• What you will do: Nothing but the lines from the one containing "histopathology image exhibits" through the last line of the material should appear in the answer, transcribed exactly, pictures excluded.

• Recorded information:

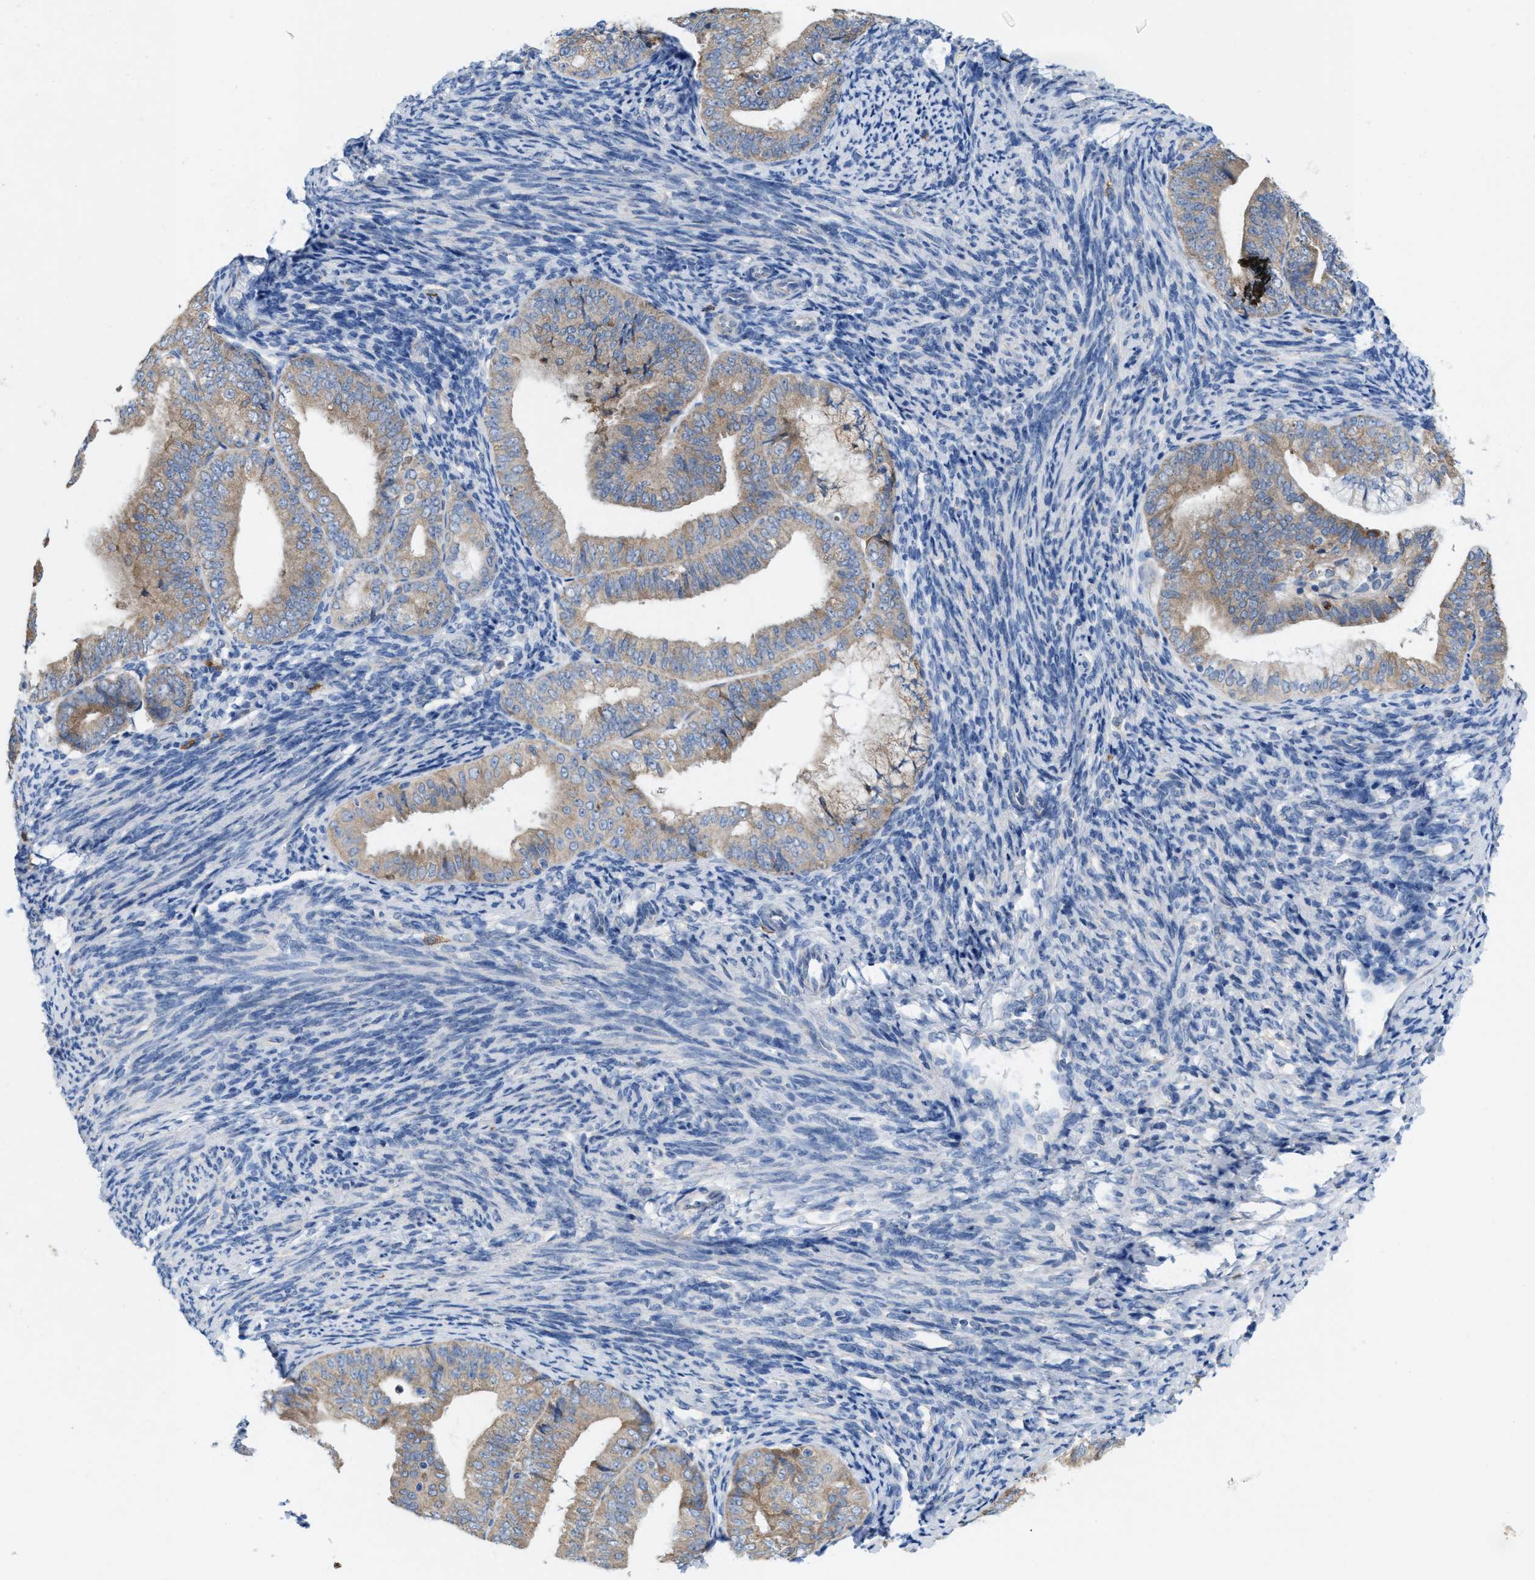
{"staining": {"intensity": "weak", "quantity": ">75%", "location": "cytoplasmic/membranous"}, "tissue": "endometrial cancer", "cell_type": "Tumor cells", "image_type": "cancer", "snomed": [{"axis": "morphology", "description": "Adenocarcinoma, NOS"}, {"axis": "topography", "description": "Endometrium"}], "caption": "Protein expression by immunohistochemistry displays weak cytoplasmic/membranous expression in approximately >75% of tumor cells in endometrial adenocarcinoma.", "gene": "DYNC2I1", "patient": {"sex": "female", "age": 63}}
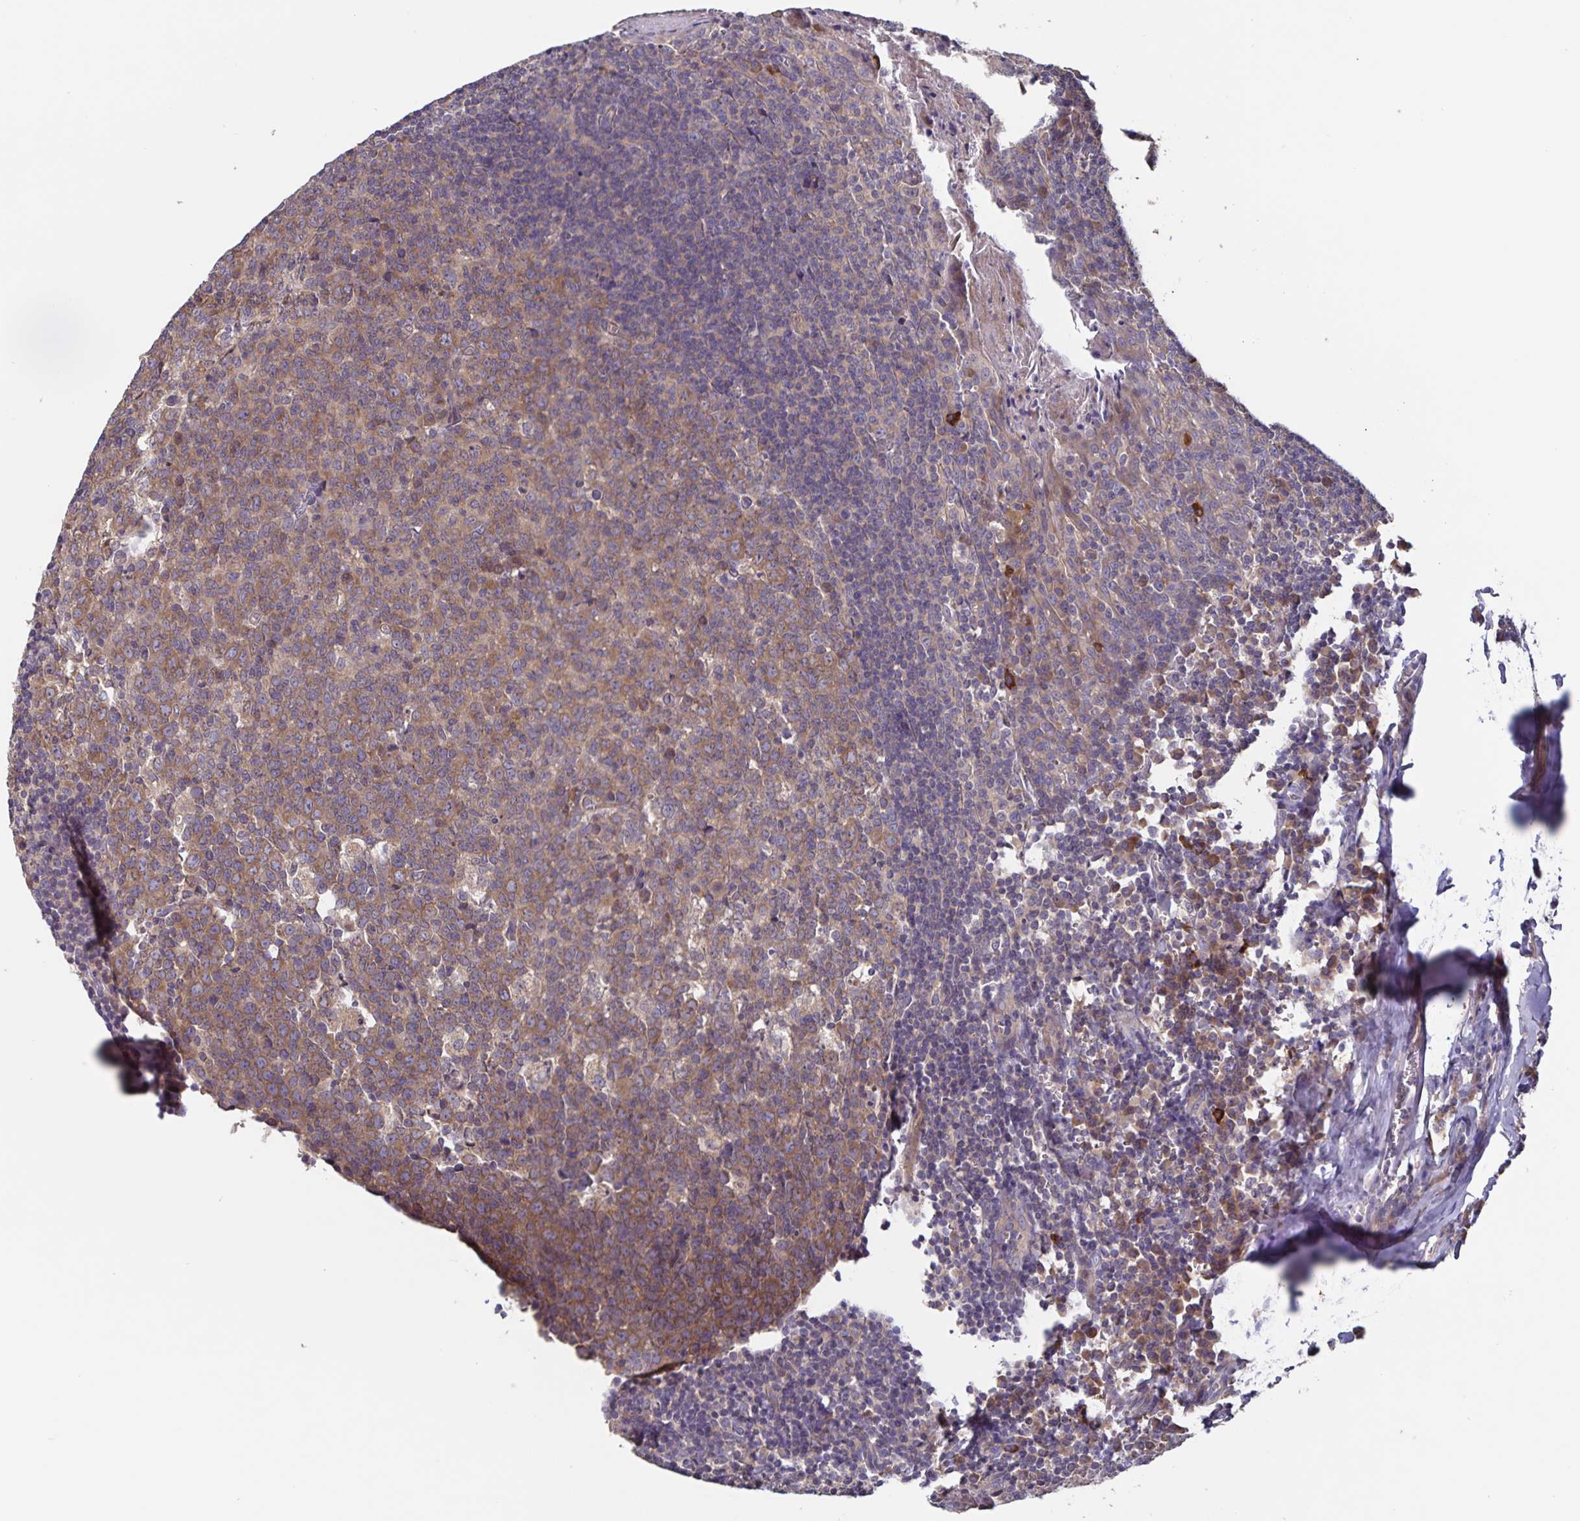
{"staining": {"intensity": "moderate", "quantity": ">75%", "location": "cytoplasmic/membranous"}, "tissue": "tonsil", "cell_type": "Germinal center cells", "image_type": "normal", "snomed": [{"axis": "morphology", "description": "Normal tissue, NOS"}, {"axis": "topography", "description": "Tonsil"}], "caption": "This histopathology image exhibits IHC staining of benign tonsil, with medium moderate cytoplasmic/membranous staining in approximately >75% of germinal center cells.", "gene": "FBXL16", "patient": {"sex": "male", "age": 27}}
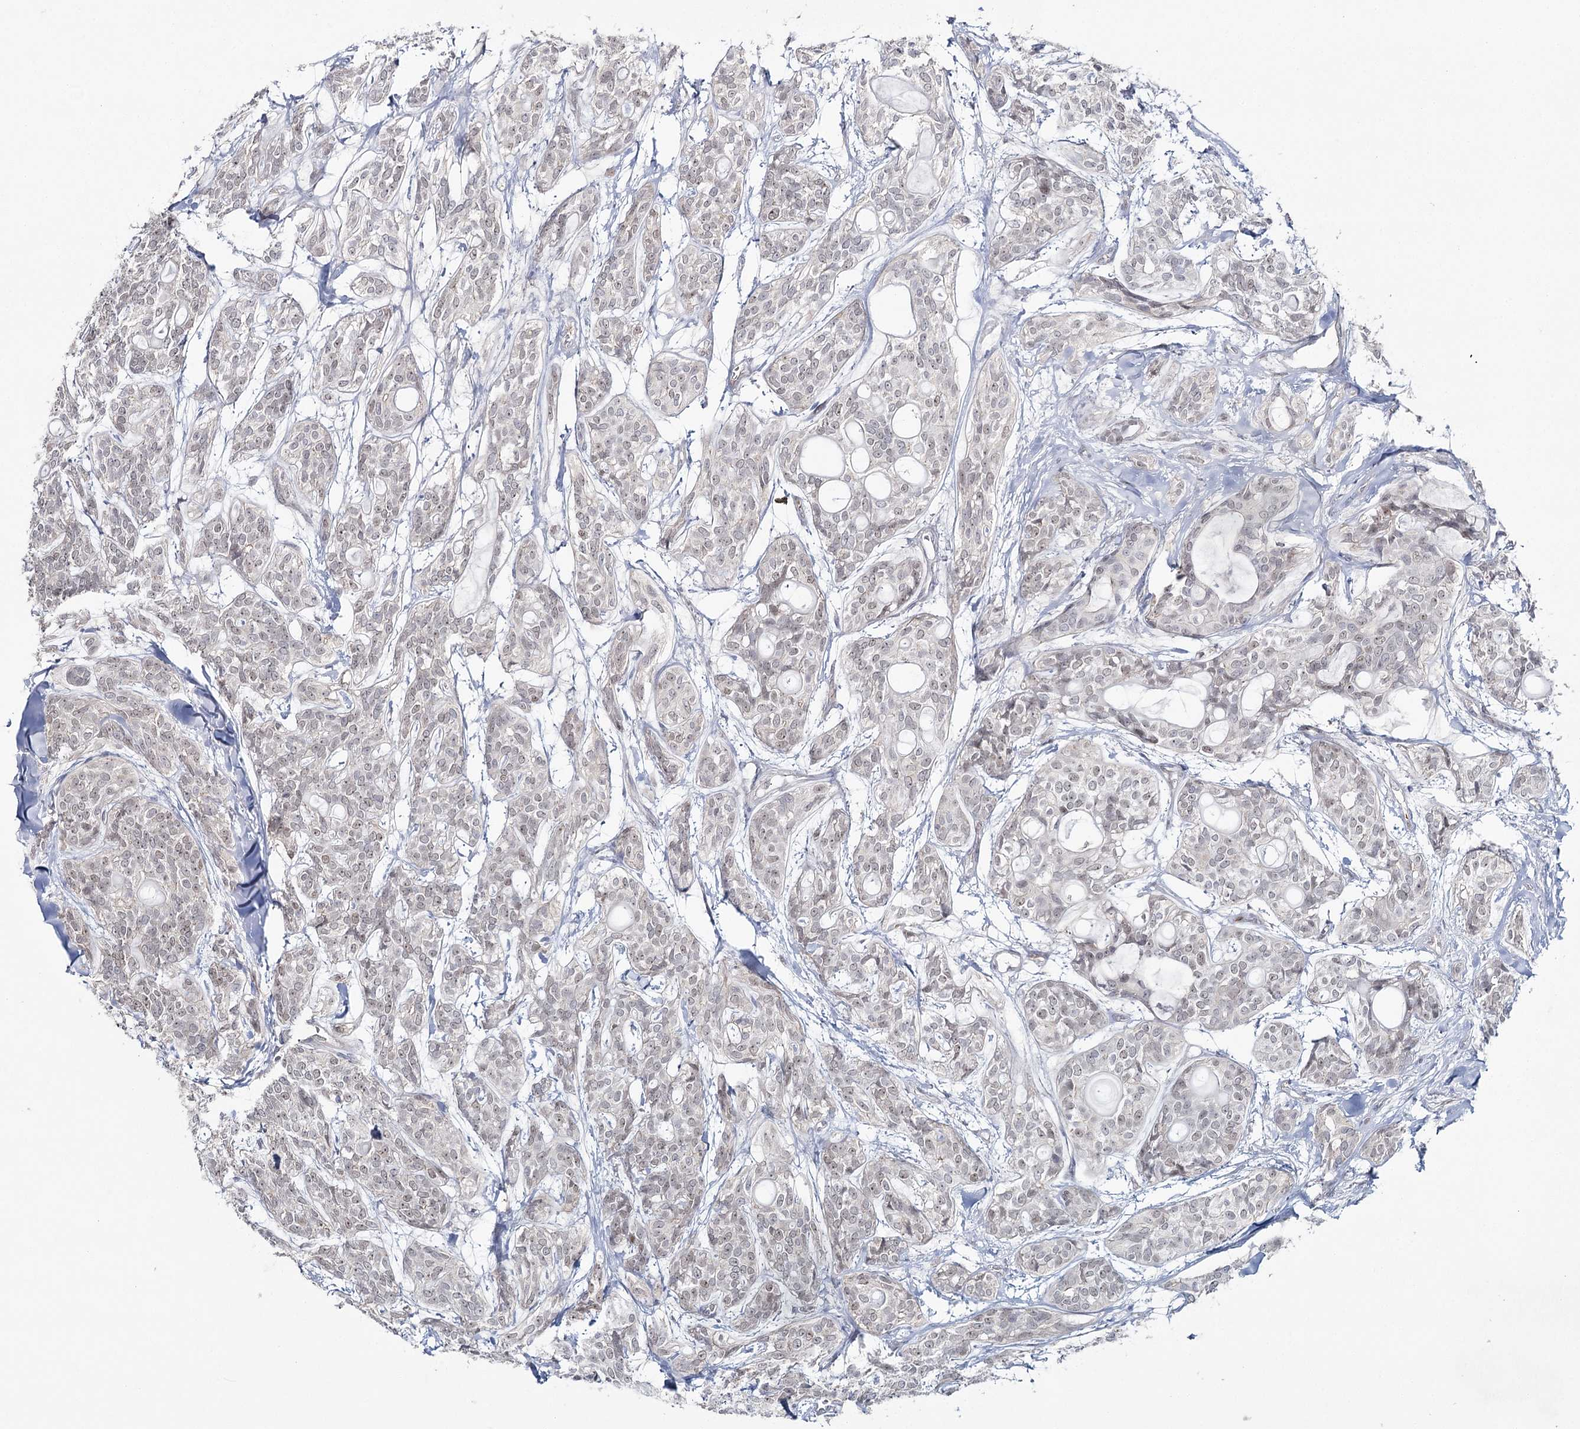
{"staining": {"intensity": "negative", "quantity": "none", "location": "none"}, "tissue": "head and neck cancer", "cell_type": "Tumor cells", "image_type": "cancer", "snomed": [{"axis": "morphology", "description": "Adenocarcinoma, NOS"}, {"axis": "topography", "description": "Head-Neck"}], "caption": "There is no significant staining in tumor cells of head and neck cancer.", "gene": "ZC3H8", "patient": {"sex": "male", "age": 66}}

• Answer area:
{"staining": {"intensity": "moderate", "quantity": ">75%", "location": "cytoplasmic/membranous"}, "tissue": "tonsil", "cell_type": "Germinal center cells", "image_type": "normal", "snomed": [{"axis": "morphology", "description": "Normal tissue, NOS"}, {"axis": "topography", "description": "Tonsil"}], "caption": "This histopathology image exhibits IHC staining of benign tonsil, with medium moderate cytoplasmic/membranous staining in approximately >75% of germinal center cells.", "gene": "FBXL16", "patient": {"sex": "male", "age": 27}}
{"staining": {"intensity": "negative", "quantity": "none", "location": "none"}, "tissue": "head and neck cancer", "cell_type": "Tumor cells", "image_type": "cancer", "snomed": [{"axis": "morphology", "description": "Adenocarcinoma, NOS"}, {"axis": "topography", "description": "Head-Neck"}], "caption": "There is no significant staining in tumor cells of head and neck cancer.", "gene": "ZC3H8", "patient": {"sex": "male", "age": 66}}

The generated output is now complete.